Wednesday, March 14, 2007

Some History According to Train

I've been thinking about the greatest generation for a few months now.

I've come to the conclusion that they weren't so great. And I wonder if some of those veterans never left the 1940's behind.

Jesse Kornbluth's review of 'My Father's Secret War," in HeadButler.com, leads me to wonder if war wasn't always traumatizing and we just never [pre-Freud] recognized or allowed for the scope of what it did to those who had to live with their memories. Because aside from the glory of winning, what is left, except the terrible deep fear of having to be 'on' 24/7 in order not to be killed, and the necessity of having to keep going, maintaining an impervious front as you watch people you serve with get killed and maimed, interspersed with brief moments of a deep and enduring camaraderie that afterwards only will have its comfort mitigated as it reminds you of what you and others lost.

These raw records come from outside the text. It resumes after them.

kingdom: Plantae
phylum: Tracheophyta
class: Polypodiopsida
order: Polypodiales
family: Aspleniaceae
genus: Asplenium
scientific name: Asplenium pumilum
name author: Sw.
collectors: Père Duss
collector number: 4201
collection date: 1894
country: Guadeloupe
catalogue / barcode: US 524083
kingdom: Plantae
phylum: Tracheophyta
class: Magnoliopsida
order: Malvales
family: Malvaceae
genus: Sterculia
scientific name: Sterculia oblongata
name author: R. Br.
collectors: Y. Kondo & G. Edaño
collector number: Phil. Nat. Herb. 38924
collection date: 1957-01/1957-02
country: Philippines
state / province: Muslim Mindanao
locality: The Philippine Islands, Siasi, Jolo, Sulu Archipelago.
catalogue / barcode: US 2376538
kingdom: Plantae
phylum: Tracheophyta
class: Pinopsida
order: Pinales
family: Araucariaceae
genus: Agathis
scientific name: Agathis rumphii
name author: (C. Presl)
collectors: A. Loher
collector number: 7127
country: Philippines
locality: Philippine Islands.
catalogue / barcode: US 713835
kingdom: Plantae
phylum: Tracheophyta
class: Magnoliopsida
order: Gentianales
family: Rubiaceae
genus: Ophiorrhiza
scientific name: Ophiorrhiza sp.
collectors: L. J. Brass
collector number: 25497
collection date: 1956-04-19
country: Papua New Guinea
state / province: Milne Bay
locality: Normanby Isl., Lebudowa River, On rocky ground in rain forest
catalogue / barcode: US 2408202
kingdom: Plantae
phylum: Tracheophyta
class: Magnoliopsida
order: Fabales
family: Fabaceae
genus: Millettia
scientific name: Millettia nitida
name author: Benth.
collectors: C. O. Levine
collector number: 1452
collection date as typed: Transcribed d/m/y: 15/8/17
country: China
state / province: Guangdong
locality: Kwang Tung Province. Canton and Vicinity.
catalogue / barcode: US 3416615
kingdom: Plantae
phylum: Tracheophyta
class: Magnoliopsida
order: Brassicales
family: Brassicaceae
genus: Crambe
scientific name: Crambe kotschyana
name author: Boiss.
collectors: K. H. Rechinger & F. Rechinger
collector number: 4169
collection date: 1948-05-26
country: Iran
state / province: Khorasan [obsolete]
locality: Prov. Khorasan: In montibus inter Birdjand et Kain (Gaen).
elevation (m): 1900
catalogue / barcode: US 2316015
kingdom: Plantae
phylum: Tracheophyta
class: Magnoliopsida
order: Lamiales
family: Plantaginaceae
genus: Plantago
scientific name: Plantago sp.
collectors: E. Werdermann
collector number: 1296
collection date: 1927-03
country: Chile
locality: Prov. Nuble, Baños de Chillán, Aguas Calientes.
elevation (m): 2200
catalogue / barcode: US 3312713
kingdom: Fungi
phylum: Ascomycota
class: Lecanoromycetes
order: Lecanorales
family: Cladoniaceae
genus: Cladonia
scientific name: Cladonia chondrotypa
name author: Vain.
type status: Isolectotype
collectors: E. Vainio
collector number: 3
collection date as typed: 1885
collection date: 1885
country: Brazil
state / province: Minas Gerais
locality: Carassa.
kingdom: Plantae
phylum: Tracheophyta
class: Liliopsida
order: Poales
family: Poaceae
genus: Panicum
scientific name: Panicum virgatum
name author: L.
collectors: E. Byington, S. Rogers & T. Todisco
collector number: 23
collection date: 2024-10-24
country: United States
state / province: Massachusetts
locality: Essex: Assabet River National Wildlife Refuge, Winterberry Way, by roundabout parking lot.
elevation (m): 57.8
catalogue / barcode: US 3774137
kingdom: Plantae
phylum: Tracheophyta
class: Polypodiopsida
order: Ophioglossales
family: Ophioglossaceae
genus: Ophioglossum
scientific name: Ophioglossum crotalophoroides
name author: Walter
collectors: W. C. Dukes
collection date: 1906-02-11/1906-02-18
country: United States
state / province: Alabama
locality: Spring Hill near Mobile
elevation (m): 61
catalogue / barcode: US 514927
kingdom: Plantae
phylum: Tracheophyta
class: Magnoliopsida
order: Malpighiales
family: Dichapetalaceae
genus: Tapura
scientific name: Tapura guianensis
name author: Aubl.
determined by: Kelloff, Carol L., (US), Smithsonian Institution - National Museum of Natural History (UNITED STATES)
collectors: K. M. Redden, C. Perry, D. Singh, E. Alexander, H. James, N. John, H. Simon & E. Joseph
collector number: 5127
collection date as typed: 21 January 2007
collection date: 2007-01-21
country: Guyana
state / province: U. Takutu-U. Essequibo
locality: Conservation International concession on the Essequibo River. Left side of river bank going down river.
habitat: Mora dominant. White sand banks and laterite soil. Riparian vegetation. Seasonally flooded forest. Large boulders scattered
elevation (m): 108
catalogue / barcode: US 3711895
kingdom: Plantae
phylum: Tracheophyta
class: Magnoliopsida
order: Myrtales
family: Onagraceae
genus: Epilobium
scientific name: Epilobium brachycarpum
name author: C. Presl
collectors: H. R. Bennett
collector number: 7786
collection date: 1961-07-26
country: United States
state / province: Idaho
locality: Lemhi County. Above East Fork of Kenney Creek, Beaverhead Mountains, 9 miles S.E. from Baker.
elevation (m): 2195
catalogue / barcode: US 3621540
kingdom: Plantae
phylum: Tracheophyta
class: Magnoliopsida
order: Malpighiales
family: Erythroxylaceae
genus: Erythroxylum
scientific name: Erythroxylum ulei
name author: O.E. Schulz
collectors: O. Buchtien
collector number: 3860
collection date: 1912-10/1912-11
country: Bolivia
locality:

And then what we do is glorify veterans' experiences without allowing them to cry about the damage done to them. Because that 'weakness' would denigrate the victory or some crap. Male indoctrination at its worst.

So, the greatest generation is a group of people who were innocent in good ways and also in bad ways. And the 50's? An extension of the innocence as they elected a president who was a general and a genial paternalistic icon. That this was a huge group response to the utter trauma of WW II was not even on the screen. They stopped growing, on some level, lulled by their accomplishment.

The 60s were a rude awakening for the greatest, because their children saw the hypocrisy in government and social institutions, spurred on by the civil rights movement which was also a rude surprise to the "G." Throughout it all, the greatest stuck together, seeking solace, even refuge in DoubleyaDoubleya Two as a real war and their 'winning it' as justification for their existence. OK. But what this all engendered is a group of people who mass-produced children in response to this trauma, tried to stay teenagers in response to their lost adolescence, and rigidly rejected change as a threat to the status quo.

Too many of them had children in order to fit into this rigid society [remember how strange childless couples were when you were growing up?] and too many of those children suffered damage as a result. While I absolutely abhor the rampant entitlement many of today's children exhibit, I see the opposite as just as dangerous.

I have met one person after another who, although now in his/her 80's, is still childlike in ways that are not complimentary, and which has made the aging process less graceful than it could be. And I'm being kind.

I will read the Franks book, if only to find if she also saw this and overcame it to have compassion for someone who was a victim of both war and what followed after and who could not in his lifetime mourn what had happened to him but was destined to act it out.